In 2011, I attended a Q & A with Brendan Gleeson at the Foyle Film Festival following a special screening of his hit collaboration with Martin & John Michael McDonagh, The Guard. He had spoken very positively of his working relationship with the brothers, describing them as "vigorous and hard-edged film-makers who don't tolerate sloppy writing." Tellingly, Gleeson added that he and the duo were talking about making a film "featuring a good priest living in a village that vilifies him".

This idea has come to fruition nearly three years on in Calvary, a film which retains the darkly comedic tone of The Guard but tones down its admittedly appealing broadness for something more intimately rewarding: a touching, challenging, humorous and terrifically cast character piece. Anyone polarized by the work of the McDonagh brothers – some may see their comedies as tender and light-hearted, others as overly smug and knowing – will find much more to like here.

Gleeson plays Father James Lavelle, whose tired, bearded worn out face is the ideal fit for an actor of Gleeson's stature. Someone who sees himself as too old, too wise and just downright wrong for modern life, James is living out his days like one routine slog after another. (Imagine Tommy Lee Jones' very well played Sheriff Bell from No Country For Old Men, except more human and less arch, and you get the idea.) When the film opens, on a solitary shot of James's features in the darkness, he is listening to the confession of a young man, identified by voice only, who is traumatised by the sexual abuse he received from a priest at the age of seven. A typically bored James half-heartedly treats this as a routine assignment, advising the young man to cope or learn how to live with it. But he wishes to do neither. Instead, he arranges a meeting with James on a beach the following Sunday, where James will meet his end at the hands of this unknown parishioner. James' innocence, the mystery man says, solidifies him as a more satisfying target in his eyes, a stronger way of making a point.

What is this suggesting? That a prejudice has been formed against all priests because of the misdeeds of one, a point that will be illustrated again later in the movie? If so, it ties in with Gleeson's reference to vilification, albeit of the unfair kind. And so the film proceeds, as a week in the life of Father James, with an exceptionally expressive Gleeson the centrepiece of an equally expressive supporting cast. Without a Don Cheadle-esque foil to play off, Gleeson must work harder to bring his character alive, and he successfully does so in a community where few – with the exception of a couple of females – can really be trusted.
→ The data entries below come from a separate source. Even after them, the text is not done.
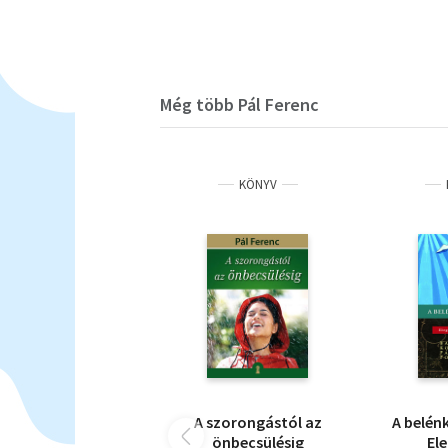
Még több Pál Ferenc
KÖNYV
A szorongástól az
A belénk
önbecsülésig
El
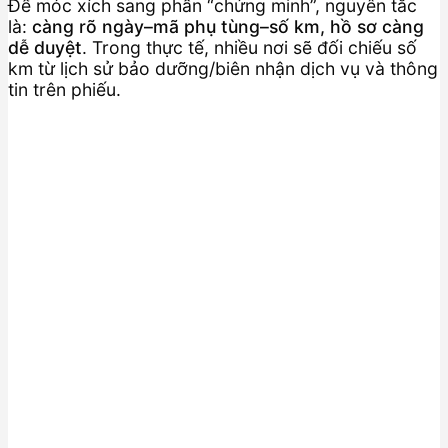
Để móc xích sang phần “chứng minh”, nguyên tắc
là:
càng rõ ngày–mã phụ tùng–số km, hồ sơ càng
dễ duyệt
. Trong thực tế, nhiều nơi sẽ đối chiếu số
km từ lịch sử bảo dưỡng/biên nhận dịch vụ và thông
tin trên phiếu.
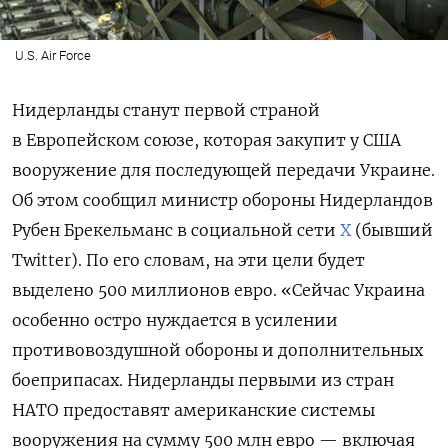
U.S. Air Force
Нидерланды станут первой страной
в Европейском союзе, которая закупит у США
вооружение для последующей передачи Украине.
Об этом сообщил министр обороны Нидерландов
Рубен Брекельманс в социальной сети
X
(бывший
Twitter). По его словам, на эти цели будет
выделено 500 миллионов евро. «Сейчас Украина
особенно остро нуждается в усилении
противовоздушной обороны и дополнительных
боеприпасах. Нидерланды первыми из стран
НАТО предоставят американские системы
вооружения на сумму 500 млн евро — включая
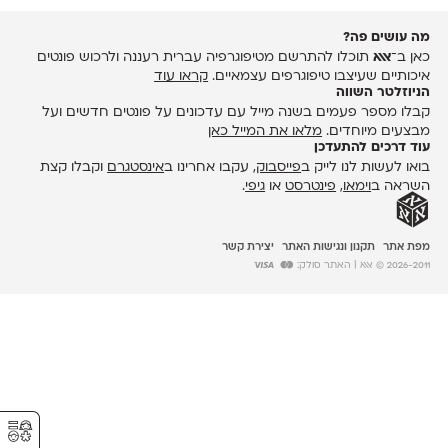
מה עושים פה?
כאן ב־
אאא
תוכלו להתרשם מטיפוגרפיה עברית רעננה ולרכוש פונטים
איכותיים שעיצבו טיפוגרפים עצמאיים.
קראו עוד
הניוזלטר השווה
קבלו מספר פעמים בשנה מייל עם עדכונים על פונטים חדשים ועל
מבצעים מיוחדים.
מלאו את המייל כאן
עוד דרכים להתעדכן
בואו לעשות לנו לייק ב
פייסבוק
, עקבו אחרינו ב
אינסטגרם
וקבלו קצת
השראה ב
וימאו
,
פינטרסט
או
גיפי
.
מפת אתר
תקנון ונגישות האתר
יצירת קשר
2026-2011 © אאא
| האתר סולק:
⚥︎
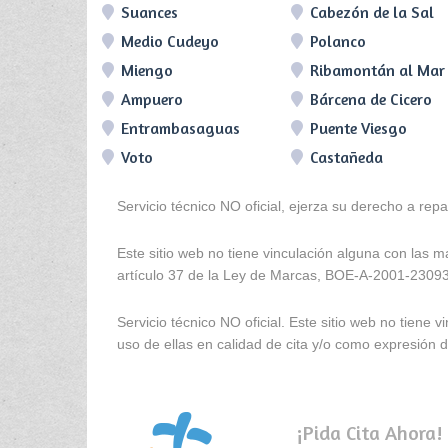
Suances
Cabezón de la Sal
Medio Cudeyo
Polanco
Miengo
Ribamontán al Mar
Ampuero
Bárcena de Cicero
Entrambasaguas
Puente Viesgo
Voto
Castañeda
Servicio técnico NO oficial, ejerza su derecho a rep
Este sitio web no tiene vinculación alguna con las 
artículo 37 de la Ley de Marcas, BOE-A-2001-2309
Servicio técnico NO oficial. Este sitio web no tien
uso de ellas en calidad de cita y/o como expresión de
¡Pida Cita Ahora!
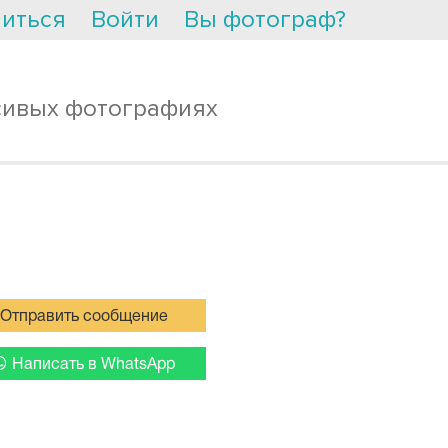
иться
Войти
Вы фотограф?
сивых фотографиях
Отправить сообщение
Написать в WhatsApp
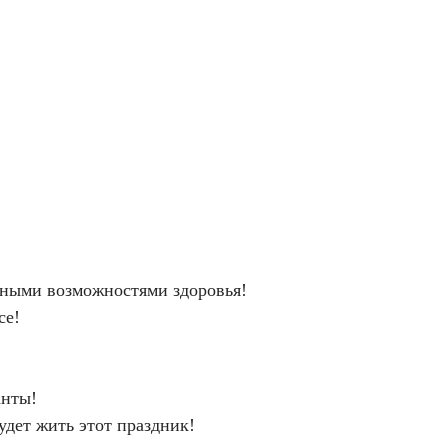
енными возможностями здоровья!
се!
анты!
удет жить этот праздник!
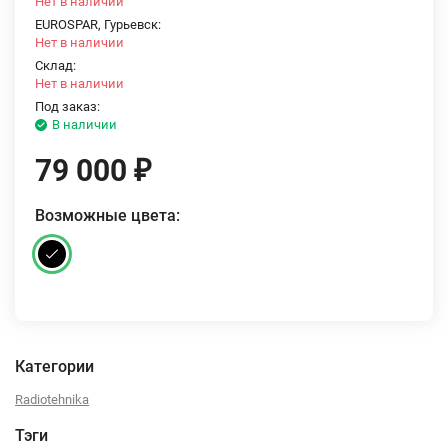
Нет в наличии
EUROSPAR, Гурьевск:
Нет в наличии
Склад:
Нет в наличии
Под заказ:
В наличии
79 000
₽
Возможные цвета:
Категории
Radiotehnika
Тэги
An aging writer (M. Emmet Walsh), a troubled widow (Marie-Josée Croze of Munich fame), a bored businessman (the always excellent Dylan Moran) and a butcher (the consistently improving Chris O'Dowd) are just a series of townsfolk we encounter on the interesting journey that evolves for James and, to a slightly lesser extent, his daughter Fiona, portrayed brilliantly by Kelly Reilly. The vulnerable tenderness between James and Fiona is the beating heart of a community in which James is, as Gleeson himself has said, generally vilified by people who neither want nor truly need his help. They instead wish to be left to cope in their own way, and use James to air their own frustrations. We learn here of how reassurance or self-assurance is preferred to "correction", "self-examination" or "critical inspection", and how many are too stubborn to accept change. If anyone really changes during the film, barring James and Fiona, it is forced circumstantial change, rather than voluntary change.

Suitably, the majority of McDonagh's focus is the father-daughter bond, and there is also openness to his filmmaking that you don't find in similarly "intimate" works such as those of a Sofia Coppola or a Spike Jonze. Nor, despite sadism and violence, is there the borderline crassness of a Spielberg or Tarantino; for example, the face of Isaach De Bankolé (who viewers may remember as a villain in Casino Royale '06) can be menacing enough in itself. McDonagh places great trust in his cinematographer and his actors, his directorial flourishes sparse but sparkling. And, in Calvary, both he and Gleeson have conjured up something rather special indeed, a piece of work that simultaneously mocks and pays lip service to the qualities of the relentlessly dark, "serious movies" of modern times, whilst maintaining the enjoyment quotient.